French Voters Reject EU Constitution

by Gerry Foley / June 2005 issue of Socialist Action

 

 

Although the French rulers pulled out all the stops to get a victory for the draft European constitution in the May 29 referendum, they suffered a stunning rebuff at the polls. With a turnout of over 70 percent, 55 percent of voters voted no.

 

Since the regime was so heavily invested in the campaign for a “yes,” the result touched off an immediate governmental crisis. The aggressive

anti-labor premier, Jean-Pierre Raffarin, resigned and was replaced by Dominique de Villepin, the former foreign minister.

 

Reverberations from the vote were felt throughout the European Union. Britain’s Tony Blair indicated that a referendum on the constitution in his country might be put off indefinitely.

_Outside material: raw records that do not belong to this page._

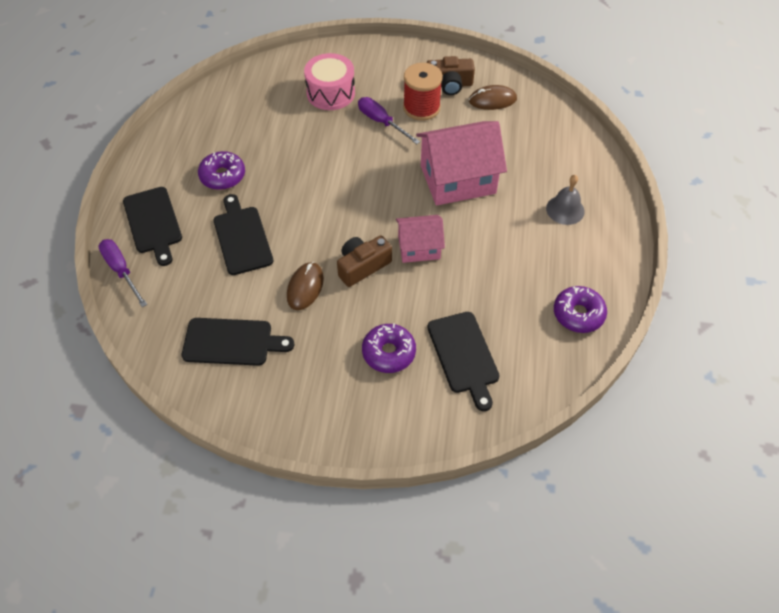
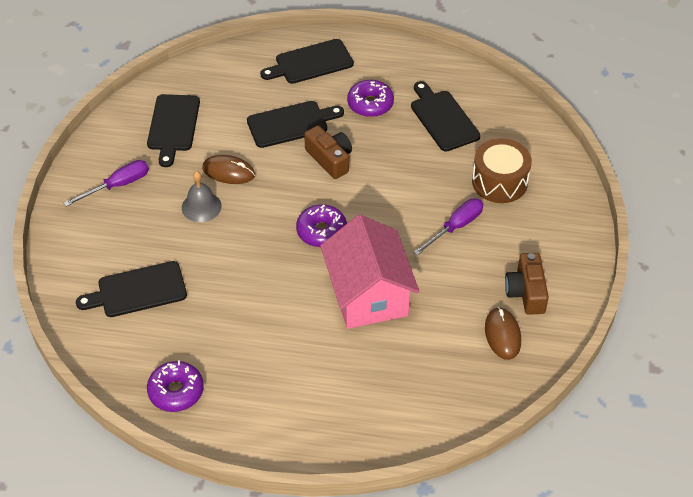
camera: 90 degrees right, 5 degrees down
purple screwdriver [98,239,147,307] -> purple screwdriver moved to [64,160,149,207]
pink drum [304,53,355,110] -> brown drum [472,138,532,203]
brown camera [337,235,392,287] -> brown camera moved to [304,126,352,179]
purple donut [362,324,416,373] -> purple donut moved to [296,204,347,247]
pink house [396,215,445,263] -> none
red spool [403,63,443,121] -> none
grey bell [546,175,585,225] -> grey bell moved to [182,171,222,222]
none -> black cutting board [411,81,481,152]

It is possible, in fact, that the French vote will kill the constitution, at least in its present form, since ratification must be

unanimous by all the EU countries.

 

Socialist Action’s sister organization in France, the Ligue Communiste Revolutionnaire, which campaigned for a “no” vote, hailed the result: “This is a magnificent victory for all those who have suffered for many years from the neoliberal policies that have been relentlessly pursued for more than 20 years. It is a victory for labor over a draft constitution that intended to wipe out all the gains made over the 20th century. It was a victory for the populations

subjected to market economics destroying public services and solidarity.

 

“With a strident campaign mobilizing all the media and elites in the service of a ‘yes’ vote, the government, the bosses, the parliamentary parties, organized a

campaign of fear, not hesitating to use every form of blackmail, or pressure. But the ‘no’ still won. What a defeat for the forces that exploited fear, insults,

and amalgams with the far right to mask the real stakes!”

 

The proposed European constitution, like the capitalist trade pacts of recent decades, tried to put the so-called iron laws of the market above any form

of democratic control. The economy is a sore issue for many working people in France today. The country has an official unemployment rate of 10 percent, and has seen jobs “exported” to Eastern European countries with lower wages and poorer working conditions.  The LCR, therefore, saw the “no” vote as a rejection of neoliberal economics, despite the fact that the chauvinist far right also opposed the European constitution.